Human Resources Management Award 2001 geht an die swb Synor

Für ein firmeninternes Projekt, das Mitarbeiter, deren Stellen bei Umstrukturierungen wegfallen, bei der Neuorientierung unterstützt, hat der Komplettdienstleister swb Synor den Human Resources Management Award bekommen.

Stromnetz Ausbau© Thomas Aumann / Fotolia.com

Die swb Synor, der Komplettdienstleister für verbrauchs- und kundennahe Energieerzeugungsanlagen innerhalb der swb-Gruppe, hat mit ihrem Projekt "Aktiv in die Zukunft" den Human Resources Management Award (HRM Award) 2001 gewonnen. Das Projekt unterstützt auf vielfältige Weise Mitarbeiter, deren Stellen bei Umstrukturierungen wegfallen oder sich verändern, bei der Neuorientierung auf dem internen und externen Arbeitsmarkt.

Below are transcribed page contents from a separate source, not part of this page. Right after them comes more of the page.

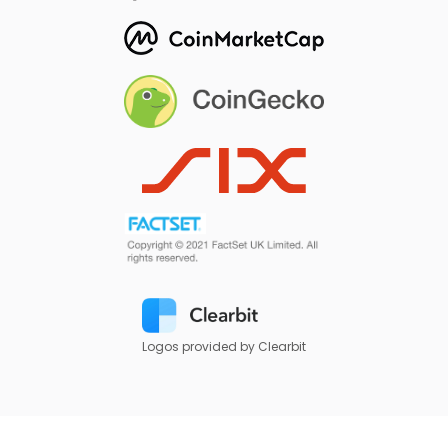
Logos provided by Clearbit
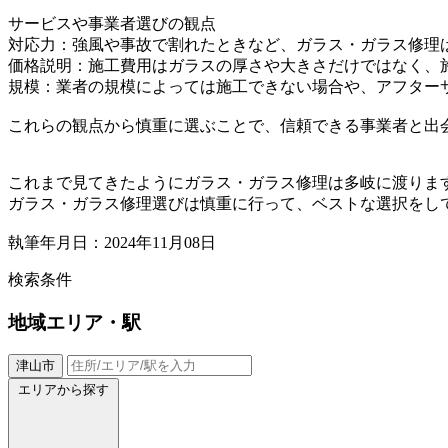
サービスや事業者選びの観点
対応力：強風や事故で割れたときなど、ガラス・ガラス修理
価格説明：施工費用はガラスの厚さや大きさだけではなく、
規模：業者の規模によっては施工できない場合や、アフター
これらの観点から慎重に選ぶことで、信頼できる事業者と出
これまで見てきたようにガラス・ガラス修理は多岐に渡りま
ガラス・ガラス修理選びは慎重に行って、ベストな選択をし
執筆年月日：2024年11月08日
検索条件
地域
エリア・駅
津山市
エリアから探す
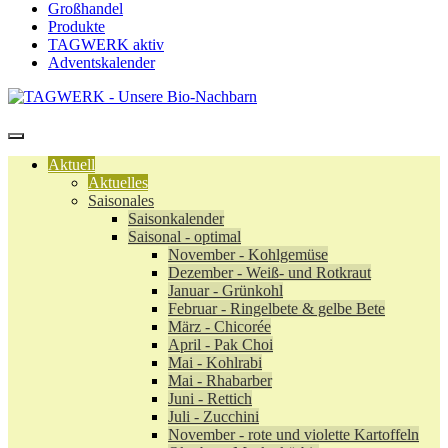
Großhandel
Produkte
TAGWERK aktiv
Adventskalender
Aktuell
Aktuelles
Saisonales
Saisonkalender
Saisonal - optimal
November - Kohlgemüse
Dezember - Weiß- und Rotkraut
Januar - Grünkohl
Februar - Ringelbete & gelbe Bete
März - Chicorée
April - Pak Choi
Mai - Kohlrabi
Mai - Rhabarber
Juni - Rettich
Juli - Zucchini
November - rote und violette Kartoffeln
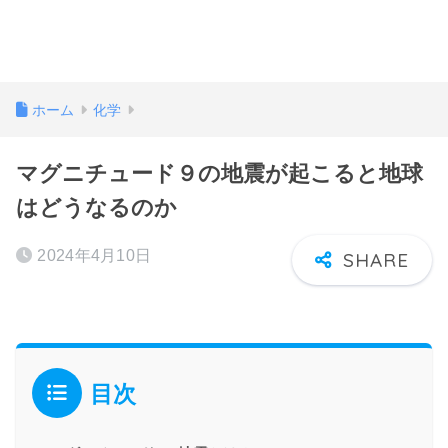
ホーム
化学
マグニチュード９の地震が起こると地球
はどうなるのか
2024年4月10日
目次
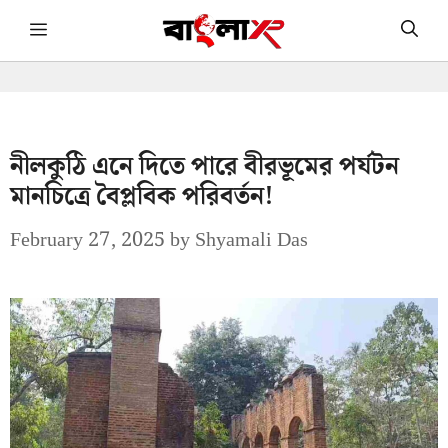
Skip
Menu
to
content
নীলকুঠি এনে দিতে পারে বীরভূমের পর্যটন
মানচিত্রে বৈপ্লবিক পরিবর্তন!
February 27, 2025
by
Shyamali Das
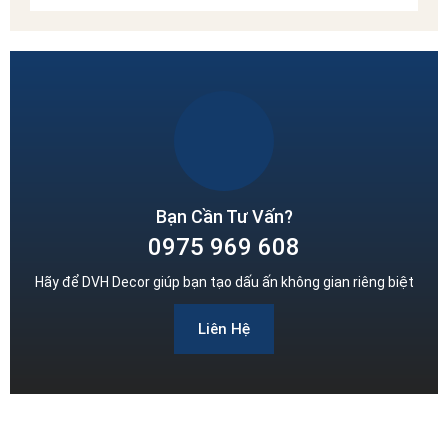
Bạn Cần Tư Vấn?
0975 969 608
Hãy để DVH Decor giúp bạn tạo dấu ấn không gian riêng biệt
Liên Hệ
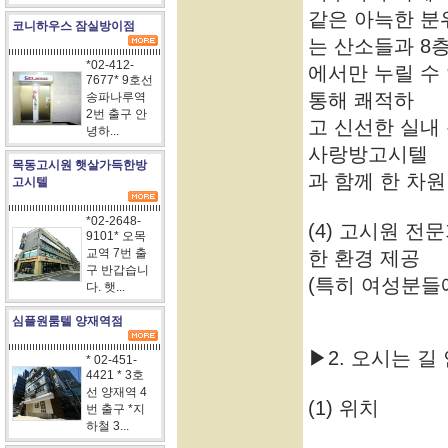
같은 아늑한 분
코니하우스 잠실방이점
는 산소들과 8
*02-412-
에서만 누릴 수
7677* 9호선
통해 쾌적하
송파나루역
2번 출구 안
고 신선한 실내
녕하...
사랑방고시텔
목동고시원 햇살가득한방
과 함께 한 차
고시텔
*02-2648-
(4) 고시원 
9101* 오목
교역 7번 출
한 환경 제공
구 반갑습니
(특히 여성분들에
다. 햇...
심플원룸텔 양재역점
▶2. 오시는 길
* 02-451-
4421 * 3호
선 양재역 4
(1) 위치
번 출구 *지
하철 3...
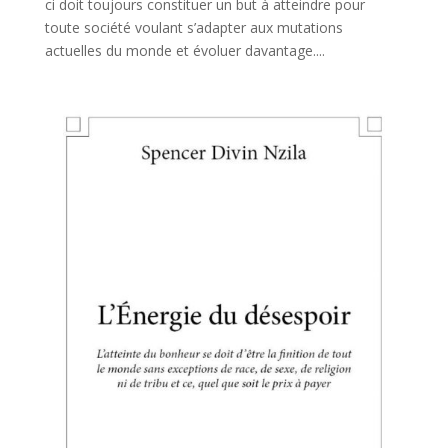
ci doit toujours constituer un but à atteindre pour
toute société voulant s’adapter aux mutations
actuelles du monde et évoluer davantage....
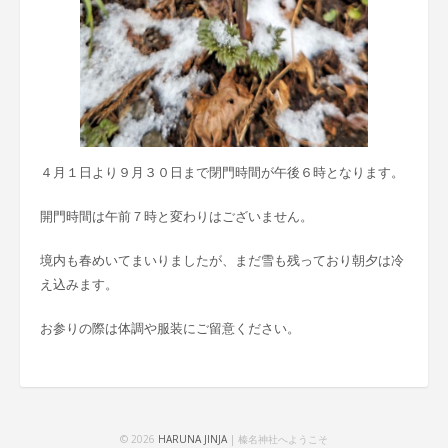
４月１日より９月３０日まで閉門時間が午後６時となります。
開門時間は午前７時と変わりはございません。
境内も春めいてまいりましたが、まだ雪も残っており朝夕は冷
え込みます。
お参りの際は体調や服装にご留意ください。
© 2026
HARUNA JINJA
| 榛名神社へようこそ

Das renommierte Magazin "Personalwirtschaft" vergab kürzlich zum neunten Mal diese Auszeichnung für innovative und zukunftsweisende Personalarbeit. Die Konzepte dürfen keine Papiertiger sein, sondern müssen sich bereits in der Praxis bewährt haben. Anhand von acht Einzelkriterien trifft die Jury ihre Wahl, u.a.Originalität, Aktualität und Reichweite des Konzepts. Reiner Straub, Chefredakteur "Personalwirtschaft", betonte bei der Preisverleihung: "Das Engagement des Teams und das Herzblut, das es in die kreativen Beratungsbausteine steckten, war der entscheidende Faktor, der zu einer großen Akzeptanz der Maßnahmen bei den Mitarbeitern führte. Eine solche Initiative ist vorbildhaft für andere Unternehmen." Die Geschäftsführer der swb Synor, Dr. Thomas Hoffmann und Uwe Dahl, sehen in dem Preis eine große Anerkennung für das Projektteam und das ganze Unternehmen. "Wir haben alle zusammen an einem Strick gezogen. Mitarbeiter, Betriebsrat, Führungskräfte und Projektteam haben gemeinschaftlich viel für die Zukunft der swb Synor erreicht."

Um die Bremer Kraftwerke nachhaltig wirtschaftlich betreiben zu können, sind die Mitarbeiter der swb Synor mit gravierenden Umstrukturierungen konfrontiert. Der damit zusammenhängende Personalabbau von 185 Stellen bis Ende 2003 könne nach Angaben des Unternehmens nicht nur durch die gängigen Maßnahmen wie Vorruhestand realisiert werden. Betriebsbedingte Kündigungen sollen jedoch unbedingt vermieden werden. Die Aufgaben des nun ausgezeichneten Projekts: Erstens begleitet es vom Stellenabbau betroffene Mitarbeiter mit einem ganzen Bündel an Maßnahmen bei ihrer Neuorientierung. Zweitens bereitet es Mitarbeiter, die im Unternehmen verbleiben, auf die veränderten Anforderungen vor.